The controversy surrounding Luxon’s wealth was bound up with measures introduced by the government which boosted the interests of investors. Shortly before Luxon began selling his properties, changes were made to the so-called “brightline test,” which attracted tax on properties bought and sold within five years. From July 1 the tax window was reduced to just two years after purchase.

Luxon also personally benefits from changes made in the May budget enabling landlords to deduct tax on 80 percent of their loan interest, cutting their tax obligation by a total of $2.1 billion. From April 2025, the deduction will lift to 100 percent.

While landlords have used rising interest rates to escalate their rental income, New Zealand is ranked third behind Colombia and Chile on the OECD Affordable Housing Database for the highest percentage of low-income households spending more than 40 percent of disposable income on rent or mortgages.

Unsurprisingly, homelessness is on the rise. Youth worker Aaron Hendry told RadioNZ (RNZ) there was a looming crisis of young people on the streets over Christmas. He blamed tough new rules introduced by the Ministry of Social Development designed to reduce access to emergency housing, by tightening eligibility criteria and evicting those who failed to meet “obligations” as tenants.

The levels of social need over Christmas were “the worst it has been,” Auckland and Wellington city missioners told RNZ. The Auckland City Mission fed 500 people on 25 December after supplying 7,000 food parcels and 30,000 children’s gifts over the previous two weeks.
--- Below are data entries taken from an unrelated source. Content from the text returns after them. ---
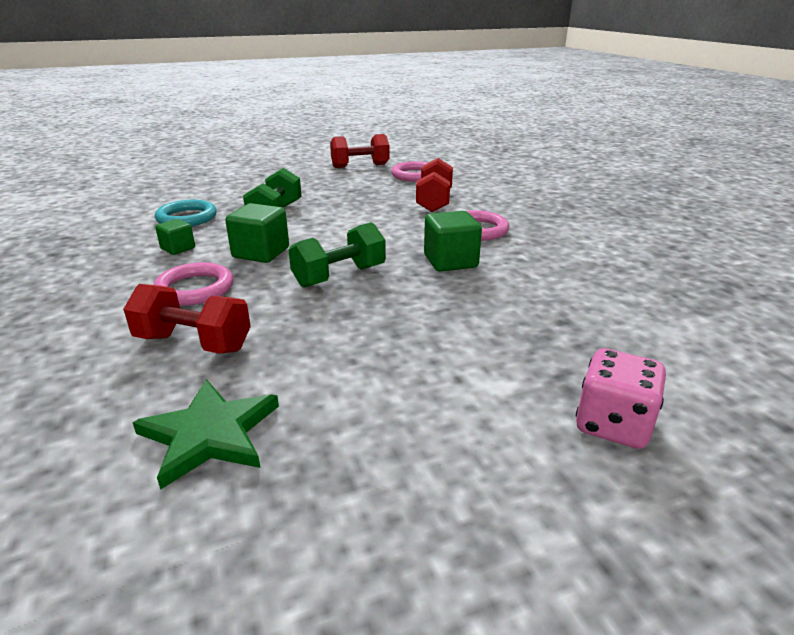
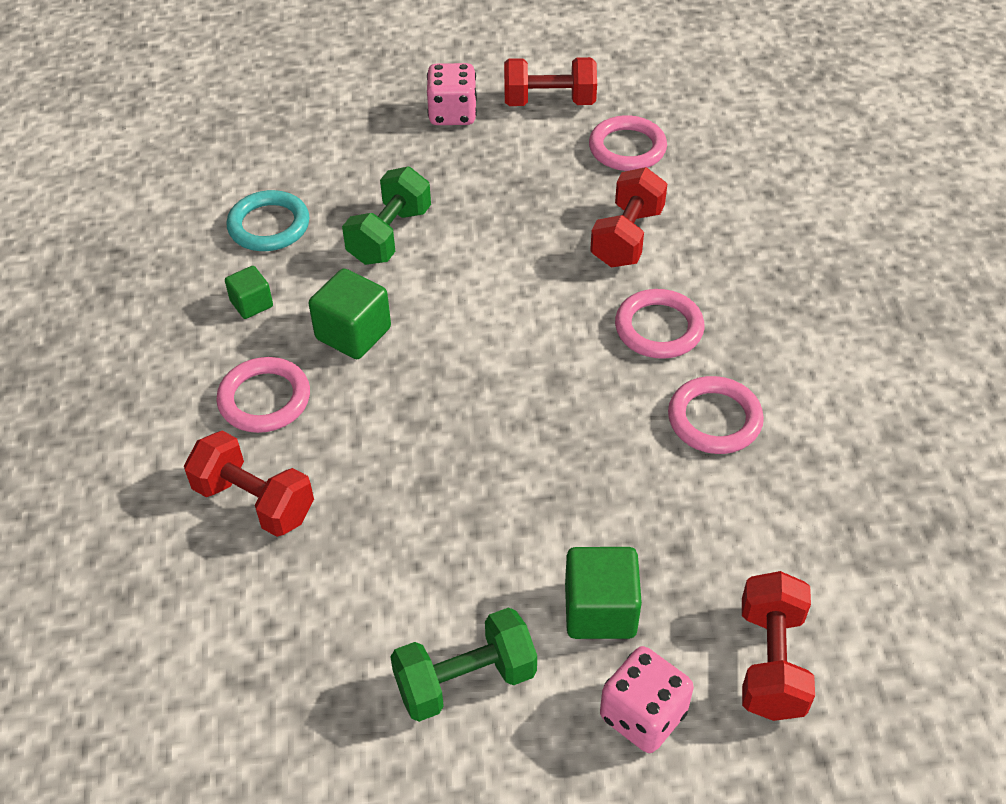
camera: 15 degrees right, 20 degrees up
green star [132,379,279,490] -> none
green dumbbell [289,222,386,288] -> green dumbbell moved to [390,608,537,722]
green cube [424,211,482,272] -> green cube moved to [565,547,642,639]
none -> pink dice [427,63,477,125]
none -> pink ring [668,376,764,454]
none -> red dumbbell [742,571,815,721]

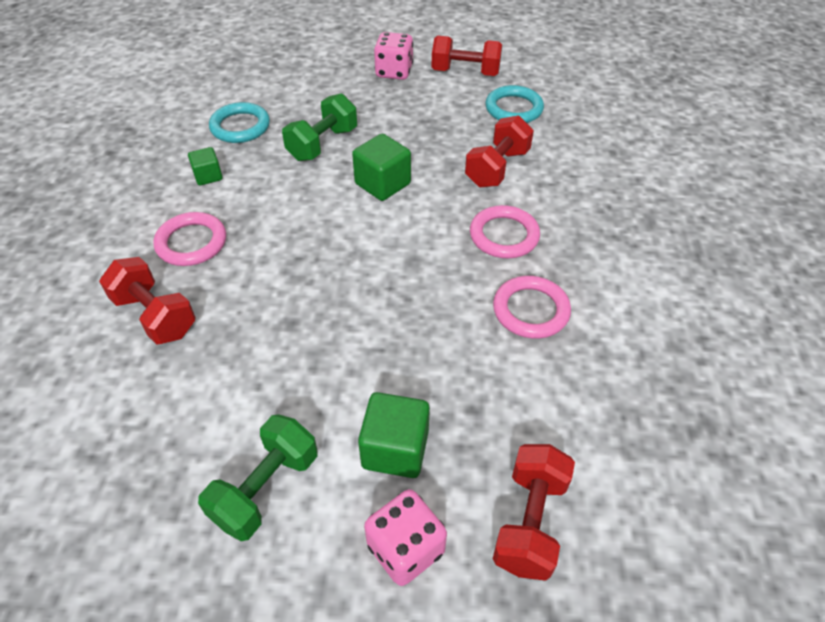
camera: 10 degrees right, 0 degrees up
green cube [309,269,391,359] -> green cube moved to [352,134,411,201]
green dumbbell [390,608,537,722] -> green dumbbell turned 45 degrees counterclockwise [198,414,317,541]
pink ring [589,115,667,171] -> turquoise ring [485,85,544,123]

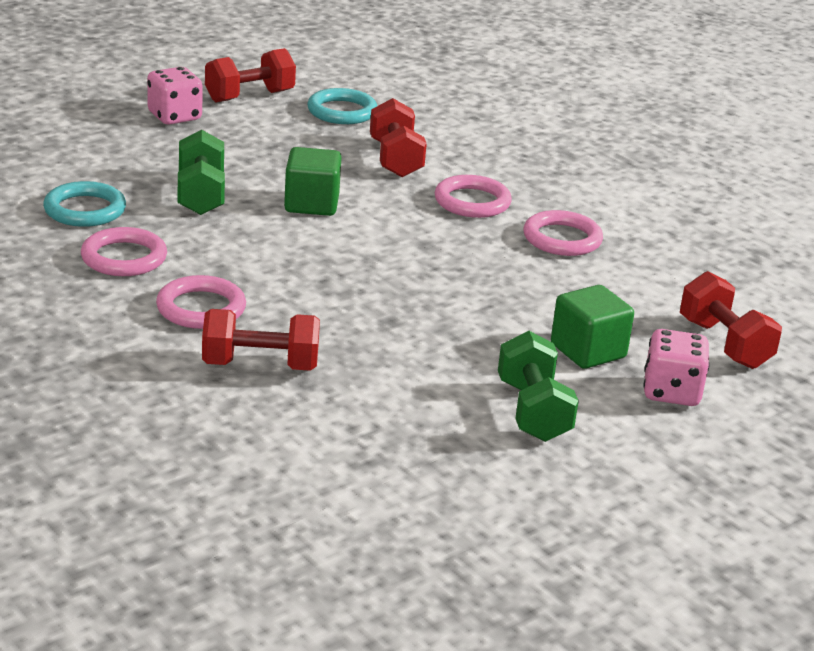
camera: 45 degrees left, 20 degrees down
green cube [188,147,222,186] -> pink ring [81,227,167,276]

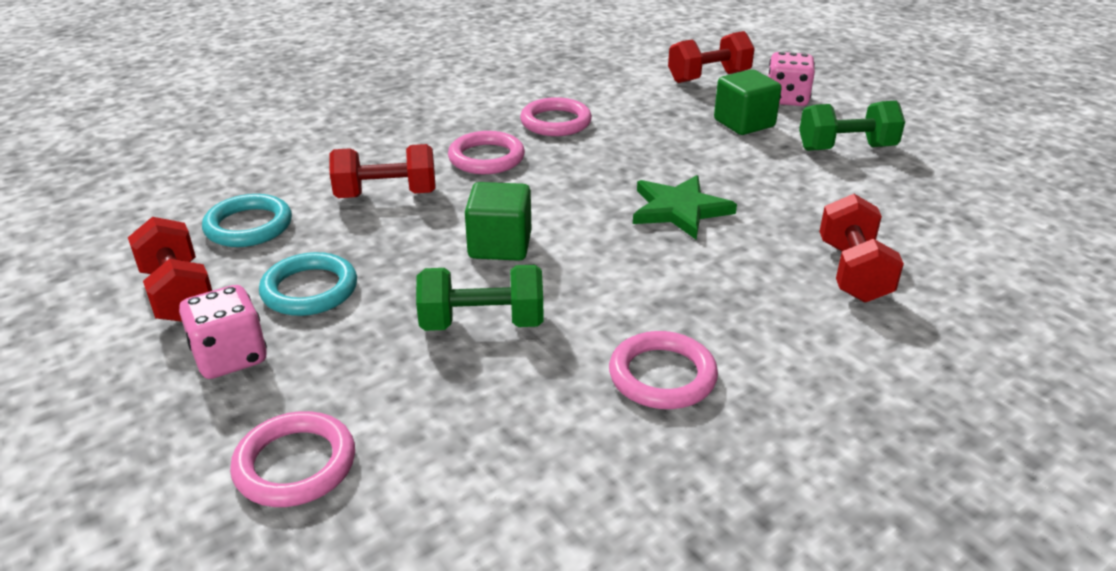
camera: 85 degrees left, 5 degrees up
turquoise ring [43,181,126,227] -> turquoise ring moved to [259,252,357,316]
pink ring [156,275,246,329] -> pink ring moved to [230,411,355,507]
none -> green star [633,175,737,239]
Missioner Helen Robinson said even with the help of thousands of volunteers, the charity was pushed to capacity, and “the need is just so much bigger than what we’re able to meet.”
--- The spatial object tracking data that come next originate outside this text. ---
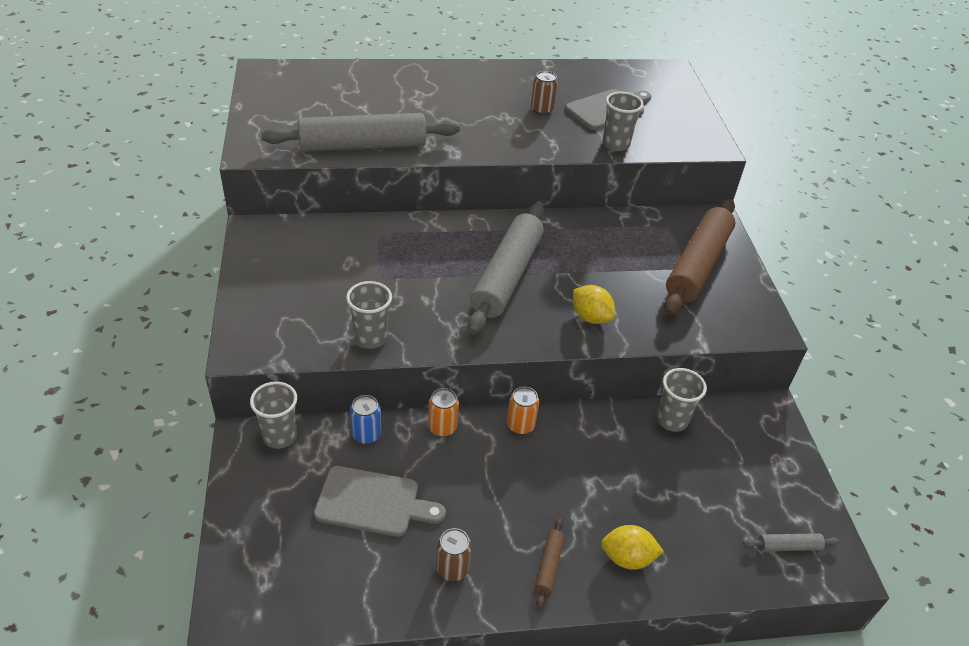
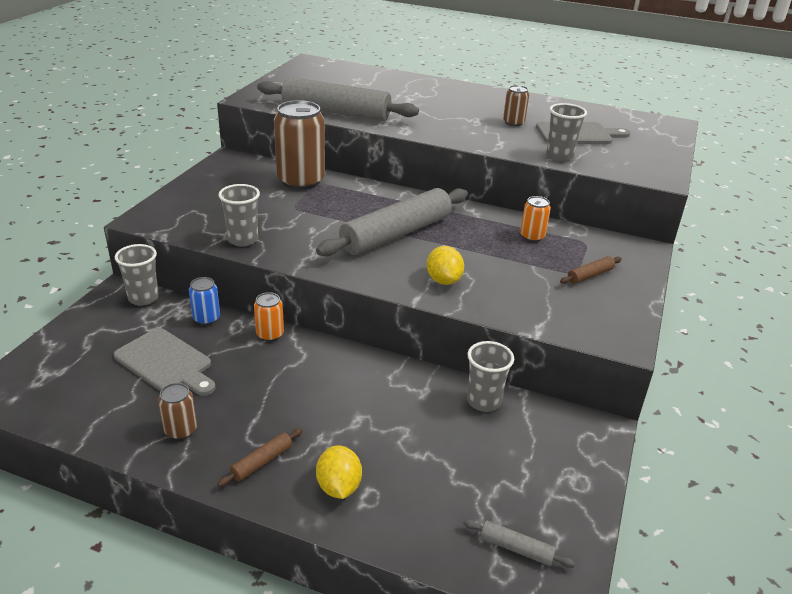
camera: 30 degrees right, 10 degrees down
orange can [507,387,539,434] -> orange can moved to [520,196,551,242]
yellow lemon [601,525,664,570] -> yellow lemon turned 45 degrees clockwise [316,445,362,499]
brown rolling pin [664,199,735,315] -> brown rolling pin [560,256,622,284], size x0.41
none -> brown can [274,100,325,190]

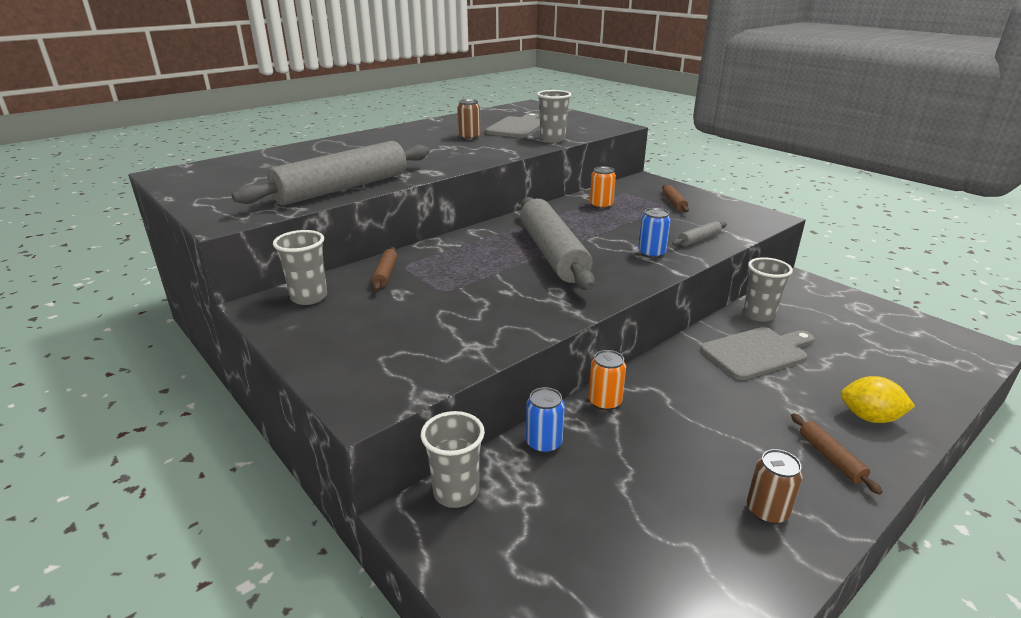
camera: 60 degrees left, 5 degrees down
grey cutting board [114,328,216,396] -> grey cutting board moved to [701,327,814,380]
grey cup [218,184,260,247] -> grey cup moved to [273,230,327,305]
brown can [274,100,325,190] -> brown rolling pin [372,247,398,291]
yellow lemon [427,246,464,285] -> blue can [638,208,671,258]
grey rolling pin [463,519,575,568] -> grey rolling pin moved to [672,221,727,246]

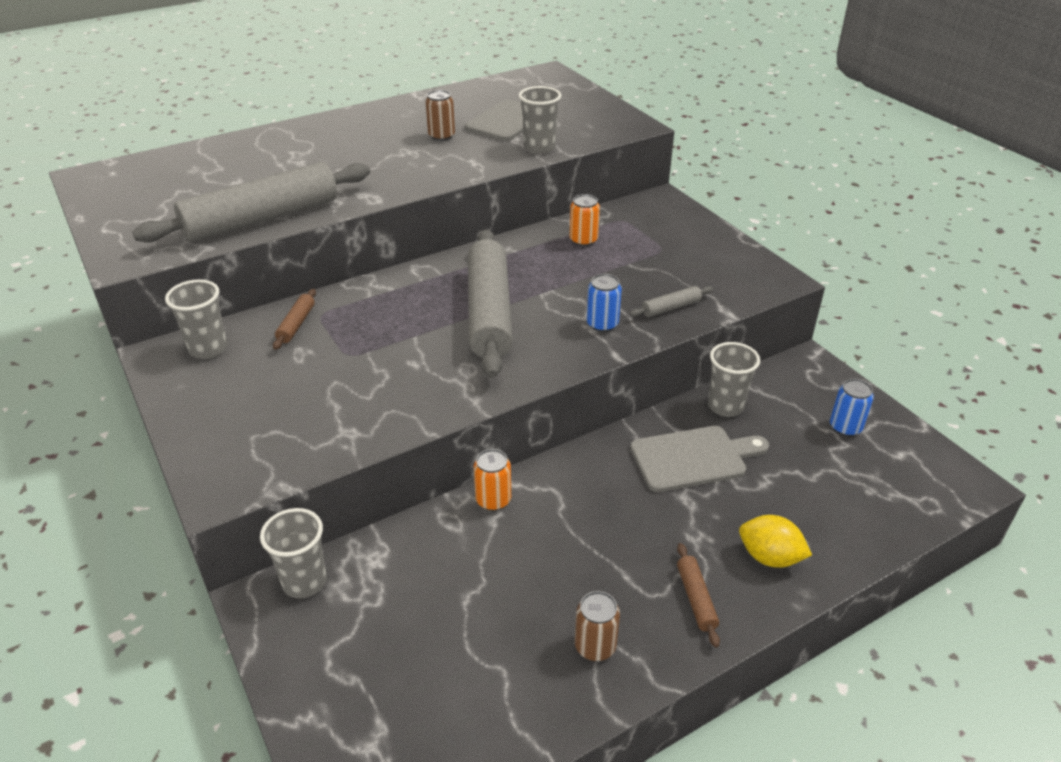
camera: 10 degrees right, 10 degrees up
blue can [526,387,565,453] -> blue can moved to [830,379,874,436]
brown rolling pin [662,185,689,212] -> none

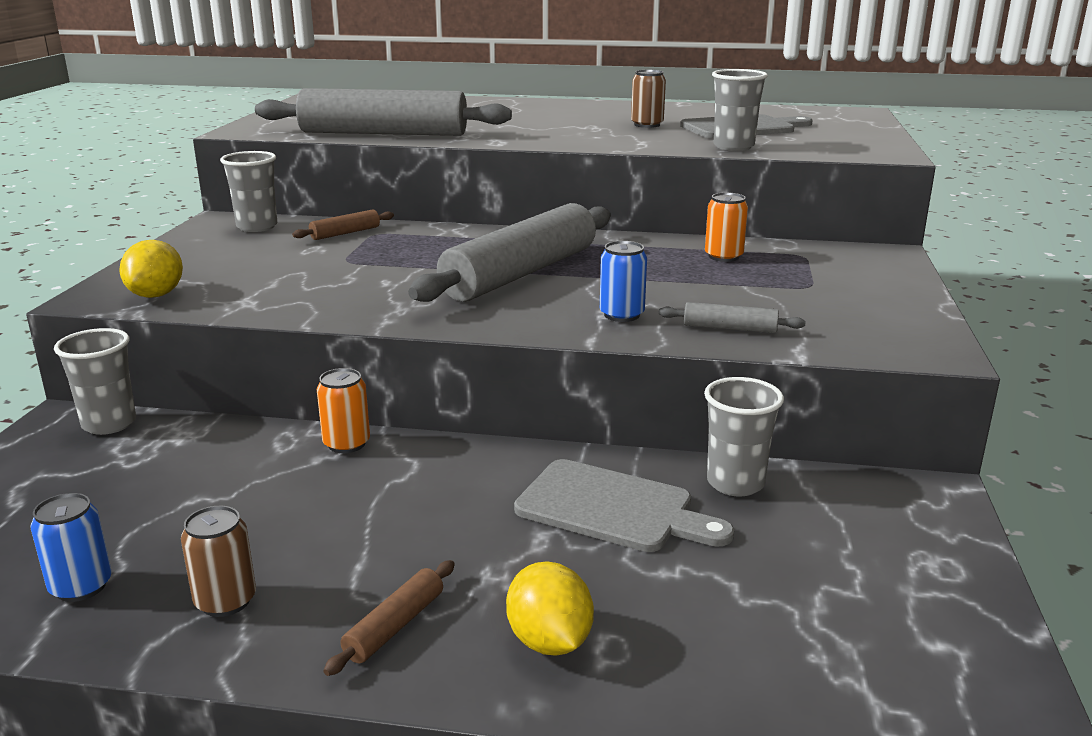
camera: 40 degrees right, 15 degrees down
blue can [830,379,874,436] -> blue can moved to [30,493,111,602]
none -> yellow lemon [120,240,183,298]

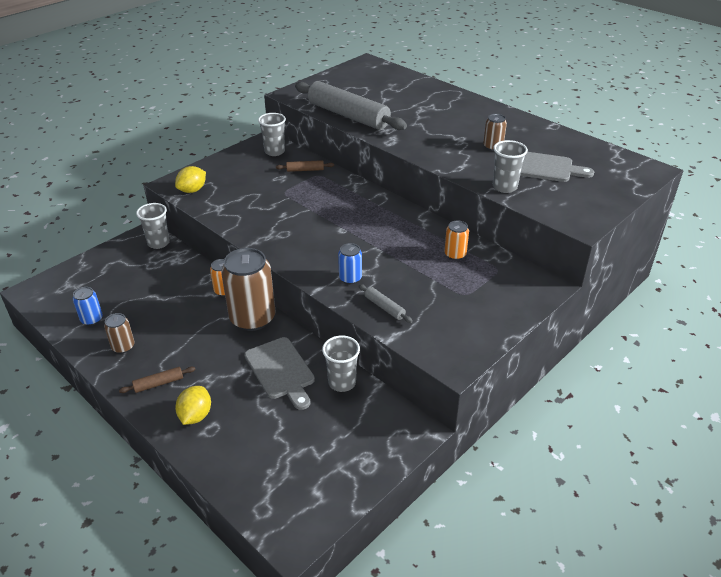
camera: 35 degrees right, 15 degrees up
grey rolling pin [408,203,611,302] -> none
none -> brown can [221,248,276,331]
Robinson said that families of one in four children did not have enough money for food. “I’m incredibly conscious of how many people are struggling this year. It becomes very poignant on Christmas Day and in the weeks leading up to it,” she said. With 222,285 children in families receiving a core welfare benefit—up 25 percent in five years—the mission is regularly providing meals for 400-500 people a day.

Foodbank in Invercargill, December 2024 [Photo: Facebook/Harcourts Invercargill]
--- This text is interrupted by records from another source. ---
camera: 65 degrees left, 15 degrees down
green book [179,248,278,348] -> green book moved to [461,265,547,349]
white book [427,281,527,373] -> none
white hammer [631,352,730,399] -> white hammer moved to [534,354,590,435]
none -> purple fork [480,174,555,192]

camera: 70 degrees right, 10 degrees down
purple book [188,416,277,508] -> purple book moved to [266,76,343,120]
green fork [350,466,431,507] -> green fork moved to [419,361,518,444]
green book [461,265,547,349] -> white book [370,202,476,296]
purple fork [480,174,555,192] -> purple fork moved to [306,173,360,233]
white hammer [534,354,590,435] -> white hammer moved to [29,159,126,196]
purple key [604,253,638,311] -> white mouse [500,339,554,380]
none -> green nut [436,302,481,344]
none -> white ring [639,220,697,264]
Wellington City Missioner Murray Edridge also said the cost-of-living crisis was the hardest he had ever seen. The mission had its 120th anniversary last year, prompting Edridge to observe: “…when you look back at that 120 years, there would only be three or four occasions—I suspect—when life was harder than it is at the moment.”

Auckland University poverty researcher Susan St John, writing on the Daily Blog in response to the closure of a South Auckland foodbank after it received only $87,000 in funding when it needed a million, said: “To our shame foodbanks are huge growth industry in Aotearoa New Zealand.” Unable to function on just charitable donations, they have become increasingly reliant on government funding.

For 30 years both Labour and National governments have failed to provide an adequate welfare safety net. Now that “poverty has been normalised and foodbanks entrenched,” and with a protracted recession “turning into something even more intractable,” the government had decided to cut funding to foodbanks. “This is a moral dilemma and a human catastrophe in the making,” St John declared.

The cost-of-living crisis is meanwhile impacting broader sections of the working class. Withdrawals from the KiwiSaver retirement savings scheme for hardship reasons were at record levels in late 2024. Some 4,000 people withdrew $38.4 million from KiwiSaver in October, the most ever and due to be exceeded in November and December.

Data released by payments company Worldline showed Christmas Eve was the busiest shopping day of the year with 607,299 sales recorded between 12 p.m. and 1 p.m. However, the peak number of transactions was the lowest of the past six years and well below the record of 679,436 in 2019, pre-pandemic.

Retail NZ chief executive Carolyn Young told RNZ the country is “a long way” from the highs of 2019‒2020. Retailers were 3 percent down on average compared to 2023 “which was also down on the year before, and down on the year before, so we have continued to see that slide,” she said. The decline was “a reflection of how households are struggling in the current economy,” she said.